We have some interesting historical examples. From the time they cloned that sheep Old What’s Her Name, the temptation and dangers of messing with the genetic code have been there and what have we done with it? Used it to advance medical science and cure disease. From the time the Enola Gay’s crew pushed the button, opened the bomb bay doors, and levelled Hiroshima, what have we done? Yes, built bigger and more deadly bombs, but also used nuclear energy to heat homes, light lights, and power French incubators keeping tiny preemies alive. The second atomic bomb was dropped on Nagasaki 28,468 days ago and the ingenuity, diplomacy, intelligence, and self-interest of mankind has so far proved adequate to protect us.

As we make our cinematic choices and flock to the theaters this weekend, surely many of us will choose Christopher Nolan’s Oppenheimer. When it comes to the issues and choices associated with this true tale of science and warfare, I love the famous exchange between President Harry S. Truman and J. Robert Oppenheimer, the “father of the atomic bomb”. The conversation was at the White House in October, 1945.

Truman asked the obviously morose physicist what was the matter, to which Oppenheimer replied, “Mr. President, I feel I have blood on my hands.”
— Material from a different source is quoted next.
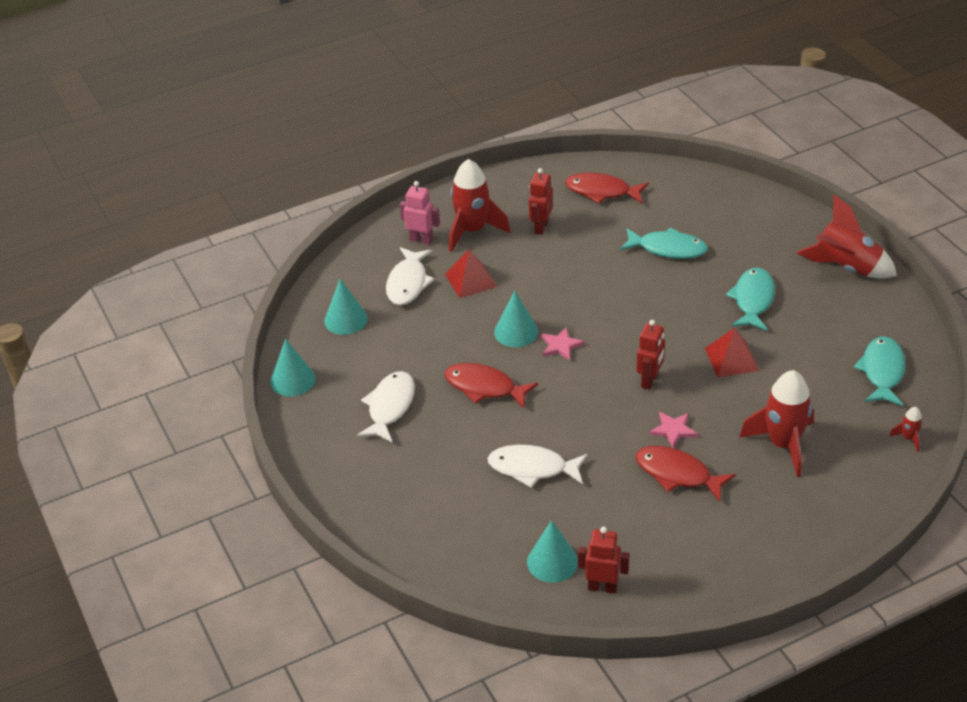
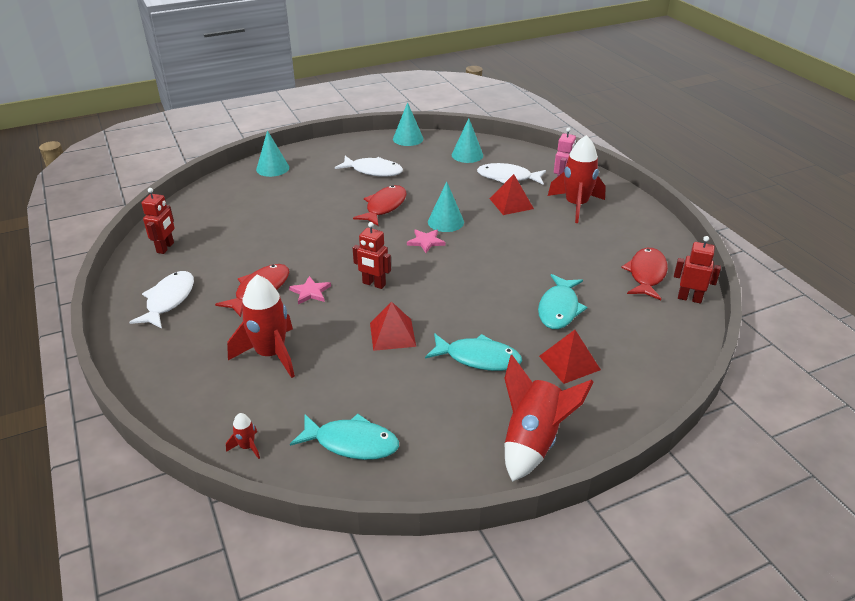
camera: 90 degrees right, 5 degrees down
(532, 468) = (293, 224): white fish -> white fish (169, 300)
(541, 227) = (585, 238): red robot -> red robot (689, 298)
(552, 562) = (200, 228): turquoise cone -> turquoise cone (272, 168)
(745, 245) = (569, 363): none -> red pyramid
Truman told him that when it came to blood, he had way more on his hands than the scientist. Oppenheimer led the effort at Los Alamos to make the bomb, but Truman decided to use it. Most historians credit its use with ending World War II and ultimately saving lives on both sides of the conflict.

Truman later called Oppenheimer that “crybaby scientist” and told Dean Acheson, his Secretary of State, “I don’t want to see that son of a bitch in this office ever again.”

Truman left office with the lowest approval rating of any President in our history but has become a public favorite whose words and wisdom have been pilfered by leaders of both parties. In a relatively short space of time, Truman made some of the most momentous decisions of the modern era. The atomic bomb, the Marshall Plan, the Berlin Airlift, the United Nations, the war in Korea, were all choices made on his watch.

So, when we discover, we then must choose. They go hand in hand.

May God always give us the guidance to make the right choice.